LLaNA: Large Language and NeRF Assistant
Andrea Amaduzzi, Pierluigi Zama Ramirez, Giuseppe Lisanti, Samuele Salti, Luigi Di Stefano
2024-06-18

Summary
This paper introduces LLaNA, a new assistant that combines large language models (LLMs) with Neural Radiance Fields (NeRFs) to understand and describe 3D objects. LLaNA can perform tasks like captioning NeRFs and answering questions about them.
What's the problem?
While multimodal large language models are good at understanding both images and 3D data, they often struggle to fully capture the details of how objects look and their shapes. NeRFs are a newer technology that can represent both the appearance and geometry of objects, but integrating them with language models has been challenging. Existing methods usually require rendering images or creating complex 3D structures, which can be inefficient.
What's the solution?
To solve this problem, the authors developed LLaNA, which directly processes the weights of NeRFs without needing to create images or 3D models. This allows the assistant to extract detailed information about objects represented by NeRFs more efficiently. They also created a dataset of NeRFs with text descriptions for various tasks, enabling the development of benchmarks to test how well LLaNA understands NeRF data. The results showed that LLaNA's method of processing NeRF weights is more effective than traditional methods that rely on extracting 2D or 3D representations.
Why it matters?
This research is important because it opens up new possibilities for combining language understanding with advanced 3D representations. By creating an assistant like LLaNA, we can improve how AI interacts with and describes complex visual information, which has applications in areas like virtual reality, gaming, and robotics. This advancement could lead to smarter AI systems that can better understand and communicate about the world around us.
Abstract
Multimodal Large Language Models (MLLMs) have demonstrated an excellent understanding of images and 3D data. However, both modalities have shortcomings in holistically capturing the appearance and geometry of objects. Meanwhile, Neural Radiance Fields (NeRFs), which encode information within the weights of a simple Multi-Layer Perceptron (MLP), have emerged as an increasingly widespread modality that simultaneously encodes the geometry and photorealistic appearance of objects.

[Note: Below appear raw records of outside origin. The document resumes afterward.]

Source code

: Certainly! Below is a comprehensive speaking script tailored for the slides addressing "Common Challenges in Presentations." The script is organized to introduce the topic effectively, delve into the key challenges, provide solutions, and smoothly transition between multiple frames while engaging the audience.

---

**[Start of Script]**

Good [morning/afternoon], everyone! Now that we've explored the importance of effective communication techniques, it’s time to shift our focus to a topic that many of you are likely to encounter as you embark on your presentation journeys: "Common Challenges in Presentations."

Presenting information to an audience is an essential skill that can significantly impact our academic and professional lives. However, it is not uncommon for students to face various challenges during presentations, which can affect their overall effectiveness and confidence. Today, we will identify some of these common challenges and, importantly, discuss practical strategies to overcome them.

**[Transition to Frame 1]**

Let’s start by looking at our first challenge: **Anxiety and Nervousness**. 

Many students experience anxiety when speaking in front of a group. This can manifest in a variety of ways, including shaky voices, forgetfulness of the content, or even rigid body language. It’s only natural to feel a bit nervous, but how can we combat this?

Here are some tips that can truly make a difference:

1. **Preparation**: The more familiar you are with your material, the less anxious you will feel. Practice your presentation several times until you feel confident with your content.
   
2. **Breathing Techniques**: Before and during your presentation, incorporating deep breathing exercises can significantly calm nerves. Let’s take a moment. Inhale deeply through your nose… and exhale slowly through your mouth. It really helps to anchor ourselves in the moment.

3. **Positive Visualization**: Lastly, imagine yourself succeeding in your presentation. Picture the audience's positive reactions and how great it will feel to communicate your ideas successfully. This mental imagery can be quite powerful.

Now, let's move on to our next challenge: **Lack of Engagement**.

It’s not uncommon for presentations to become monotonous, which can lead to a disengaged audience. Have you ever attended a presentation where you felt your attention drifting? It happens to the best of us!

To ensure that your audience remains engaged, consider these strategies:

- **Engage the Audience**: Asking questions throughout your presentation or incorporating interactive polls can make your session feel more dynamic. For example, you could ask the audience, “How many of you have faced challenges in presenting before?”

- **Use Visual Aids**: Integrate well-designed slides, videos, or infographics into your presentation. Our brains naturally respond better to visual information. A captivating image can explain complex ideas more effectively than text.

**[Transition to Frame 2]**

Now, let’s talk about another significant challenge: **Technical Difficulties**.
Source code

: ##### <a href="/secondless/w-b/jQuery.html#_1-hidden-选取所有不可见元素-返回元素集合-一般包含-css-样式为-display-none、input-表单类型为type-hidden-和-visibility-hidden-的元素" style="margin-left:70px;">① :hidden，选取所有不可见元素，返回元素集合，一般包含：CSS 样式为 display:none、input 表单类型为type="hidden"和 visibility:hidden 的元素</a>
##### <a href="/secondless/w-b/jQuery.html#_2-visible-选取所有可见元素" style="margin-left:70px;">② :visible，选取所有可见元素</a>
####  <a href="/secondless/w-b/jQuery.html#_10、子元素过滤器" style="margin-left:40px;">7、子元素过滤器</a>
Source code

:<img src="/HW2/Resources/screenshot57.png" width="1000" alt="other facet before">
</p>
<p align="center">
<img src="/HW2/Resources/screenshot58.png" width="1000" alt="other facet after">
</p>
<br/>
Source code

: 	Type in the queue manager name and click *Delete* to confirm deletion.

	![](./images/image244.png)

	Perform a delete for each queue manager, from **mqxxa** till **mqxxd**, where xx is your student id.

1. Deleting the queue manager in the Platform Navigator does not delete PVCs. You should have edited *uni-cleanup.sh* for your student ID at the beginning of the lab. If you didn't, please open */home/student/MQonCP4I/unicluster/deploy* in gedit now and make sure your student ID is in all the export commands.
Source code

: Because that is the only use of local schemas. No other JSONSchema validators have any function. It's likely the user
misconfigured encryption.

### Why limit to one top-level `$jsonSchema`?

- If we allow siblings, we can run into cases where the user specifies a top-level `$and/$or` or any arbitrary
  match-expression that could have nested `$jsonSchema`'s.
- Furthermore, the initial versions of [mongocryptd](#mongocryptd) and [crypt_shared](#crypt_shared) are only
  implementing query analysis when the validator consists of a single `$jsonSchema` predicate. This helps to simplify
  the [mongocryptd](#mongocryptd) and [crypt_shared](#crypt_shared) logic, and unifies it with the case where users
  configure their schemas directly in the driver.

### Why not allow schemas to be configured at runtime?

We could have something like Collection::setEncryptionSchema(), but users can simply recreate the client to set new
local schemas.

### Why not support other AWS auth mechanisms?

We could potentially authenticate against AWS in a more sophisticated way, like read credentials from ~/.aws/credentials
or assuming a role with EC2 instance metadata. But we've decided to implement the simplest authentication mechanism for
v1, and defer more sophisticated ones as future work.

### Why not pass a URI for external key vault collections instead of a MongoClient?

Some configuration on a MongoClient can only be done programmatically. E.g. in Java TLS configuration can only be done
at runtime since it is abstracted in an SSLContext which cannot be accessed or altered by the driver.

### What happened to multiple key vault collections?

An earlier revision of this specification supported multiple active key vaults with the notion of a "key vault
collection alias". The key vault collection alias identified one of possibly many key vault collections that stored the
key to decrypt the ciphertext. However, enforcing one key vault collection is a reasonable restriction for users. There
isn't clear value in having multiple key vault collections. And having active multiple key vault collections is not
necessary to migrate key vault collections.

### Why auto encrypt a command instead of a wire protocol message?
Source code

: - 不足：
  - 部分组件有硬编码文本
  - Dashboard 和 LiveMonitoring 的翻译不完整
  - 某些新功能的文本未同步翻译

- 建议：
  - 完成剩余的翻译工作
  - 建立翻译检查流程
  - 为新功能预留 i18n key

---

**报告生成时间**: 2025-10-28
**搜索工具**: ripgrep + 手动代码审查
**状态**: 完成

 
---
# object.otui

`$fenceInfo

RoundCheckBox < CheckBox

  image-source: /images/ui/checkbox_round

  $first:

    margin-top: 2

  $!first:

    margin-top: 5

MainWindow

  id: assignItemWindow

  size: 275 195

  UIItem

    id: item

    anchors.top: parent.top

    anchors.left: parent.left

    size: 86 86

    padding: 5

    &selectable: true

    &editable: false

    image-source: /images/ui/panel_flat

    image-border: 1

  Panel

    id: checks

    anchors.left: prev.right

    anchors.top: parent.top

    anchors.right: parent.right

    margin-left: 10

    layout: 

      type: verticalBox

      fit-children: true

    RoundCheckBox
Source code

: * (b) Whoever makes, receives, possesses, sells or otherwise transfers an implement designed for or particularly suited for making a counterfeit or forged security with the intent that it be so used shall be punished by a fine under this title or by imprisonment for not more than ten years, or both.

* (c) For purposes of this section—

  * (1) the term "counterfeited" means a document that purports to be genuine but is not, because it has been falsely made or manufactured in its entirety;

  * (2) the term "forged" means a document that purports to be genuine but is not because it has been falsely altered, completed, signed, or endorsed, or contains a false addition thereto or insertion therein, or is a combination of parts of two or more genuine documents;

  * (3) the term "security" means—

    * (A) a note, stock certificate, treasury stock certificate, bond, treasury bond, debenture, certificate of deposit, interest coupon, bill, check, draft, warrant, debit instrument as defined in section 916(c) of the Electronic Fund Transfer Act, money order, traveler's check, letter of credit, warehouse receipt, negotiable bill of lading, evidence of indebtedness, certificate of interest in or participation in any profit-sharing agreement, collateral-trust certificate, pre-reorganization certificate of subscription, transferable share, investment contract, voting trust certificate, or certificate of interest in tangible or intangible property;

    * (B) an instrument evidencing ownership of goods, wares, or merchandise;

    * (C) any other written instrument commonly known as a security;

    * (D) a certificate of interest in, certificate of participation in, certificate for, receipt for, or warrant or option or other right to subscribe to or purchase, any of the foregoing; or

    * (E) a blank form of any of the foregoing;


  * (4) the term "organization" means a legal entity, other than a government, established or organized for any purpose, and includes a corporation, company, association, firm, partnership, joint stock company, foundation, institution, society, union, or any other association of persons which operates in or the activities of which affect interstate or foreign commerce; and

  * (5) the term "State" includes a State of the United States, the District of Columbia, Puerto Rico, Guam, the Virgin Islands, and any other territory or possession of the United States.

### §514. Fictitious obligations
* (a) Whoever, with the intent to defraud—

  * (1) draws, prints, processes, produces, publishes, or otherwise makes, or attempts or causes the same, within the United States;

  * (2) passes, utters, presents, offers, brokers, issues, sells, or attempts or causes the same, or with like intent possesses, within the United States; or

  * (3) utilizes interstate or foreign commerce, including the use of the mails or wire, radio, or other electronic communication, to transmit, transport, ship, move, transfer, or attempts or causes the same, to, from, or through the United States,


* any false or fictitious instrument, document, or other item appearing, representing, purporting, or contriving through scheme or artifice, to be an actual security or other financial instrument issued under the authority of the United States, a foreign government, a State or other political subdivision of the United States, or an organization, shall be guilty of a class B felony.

This paper investigates the feasibility and effectiveness of ingesting NeRF into MLLM. We create LLaNA, the first general-purpose NeRF-language assistant capable of performing new tasks such as NeRF captioning and Q\&A. Notably, our method directly processes the weights of the NeRF's MLP to extract information about the represented objects without the need to render images or materialize 3D data structures. Moreover, we build a dataset of NeRFs with text annotations for various NeRF-language tasks with no human intervention. Based on this dataset, we develop a benchmark to evaluate the NeRF understanding capability of our method. Results show that processing NeRF weights performs favourably against extracting 2D or 3D representations from NeRFs.